The pair delivered a great program highlighting multiple growing areas of Medicaid litigation over the past year. There was a particular interest in litigation arising under Medicaid waivers. We have recently reported on litigation challenging work requirements in the recently approved Kentucky waiver. We expand here on other legal challenges to the administration of state Medicaid programs – in particular potentially viable claims under the Americans with Disabilities Act and the Rehabilitation Act.
There have been a number of challenges to the state Medicaid programs’ reduction of services, the provision of services in the most integrated setting, and delays in waiting lists. These challenges to long waiting lists, choice of services, and reductions in budgets have been found to be sufficient challenges to state Medicaid programs. The overall indication is that there is a variety of factual scenarios that can lead to claims that a waiver initiated program is in some manner illegal.
For example, a case just last year, Ball v. Kasich, 244 F. Supp. 3d 662 (S.D. Ohio 2017), involved allegations that long waiting lists for waiver services resulted from the state’s budget policies favoring Intermediate Care Facility (ICF) services. Adults with intellectual and developmental disabilities alleged that State budget policies that matched federal Medicaid funds for ICF services but required county boards to supplement federal funding for waiver programs resulted in limited access to home and community-based care under Ohio’s waiver programs. Plaintiffs alleged that this policy resulted in significant waiting lists and long wait times for waiver services for those living in large ICFs as well as those still residing in the community. The Ohio District Court decided that there were viable claims of violations of the Americans with Disabilities Act (ADA), the Rehabilitation Act, and the freedom of choice requirements for waivers.
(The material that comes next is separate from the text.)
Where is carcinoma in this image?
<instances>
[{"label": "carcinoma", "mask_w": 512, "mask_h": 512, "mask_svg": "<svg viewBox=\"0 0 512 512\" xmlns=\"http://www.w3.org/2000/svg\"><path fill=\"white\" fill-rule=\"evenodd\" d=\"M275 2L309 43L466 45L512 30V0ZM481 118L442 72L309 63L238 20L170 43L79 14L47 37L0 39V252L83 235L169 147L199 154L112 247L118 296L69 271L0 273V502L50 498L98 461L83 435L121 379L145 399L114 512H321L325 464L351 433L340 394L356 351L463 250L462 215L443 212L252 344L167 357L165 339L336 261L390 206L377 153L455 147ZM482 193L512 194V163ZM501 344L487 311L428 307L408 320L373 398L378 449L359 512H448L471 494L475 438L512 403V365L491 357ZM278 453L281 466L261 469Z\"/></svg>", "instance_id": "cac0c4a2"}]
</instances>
In another case from last year, Murphy v. Minnesota Department of Human Services, 260 F. Supp. 3d 1084 (D. Minn. 2017), the plaintiffs claimed that waiver beneficiaries residing in community residential facilities were deprived of choice of individualized housing services. The plaintiffs alleged that failure to inform beneficiaries in community group residential facilities of availability of support services in individualized housing states was a violation of the ADA and the reasonable promptness and choice of alternatives requirements under the waiver program. The Minnesota district court concluded that the plaintiffs stated sufficient claims of that these failures deprived them of the services in the most integrated setting in violation of the Medicaid fair hearing requirements, the Medicaid reasonable promptness in the provision of Medicaid services requirement, the ADA, the Rehabilitation Act, and due process.
Finally, a 2017 (unpublished) decision in a case, Michael T. v. Bowling, 2017 U.S. Dist. LEXIS 152962, Sept. 20, 2017, involved a challenge to the denial of requests for funding of waiver services that exceed individual budgets. A class of Medicaid recipients of community waiver services for intellectually and developmentally disabled individuals challenged State Medicaid agency decisions denying their requests for funding of services that exceeded their individual budgets as determined by a third party contractor using a proprietary algorithm applied to the annual functional assessment. The West Virginia district court decided that that the plaintiffs had sufficient claims that these denials resulted in violations of due process, Medicaid notice and fair hearing requirements, the ADA, and the Rehabilitation Act.
There are a number of waiver requests currently pending before CMS. We will be monitoring whether similar challenges are made to the provisions within these waivers following approval. And it will be interesting to see the new theories that are put forth to challenge entirely novel provisions of state waivers. State Medicaid officials should pay close attention to the limitations indicated by these successful legal challenges and structure their waiver requests accordingly.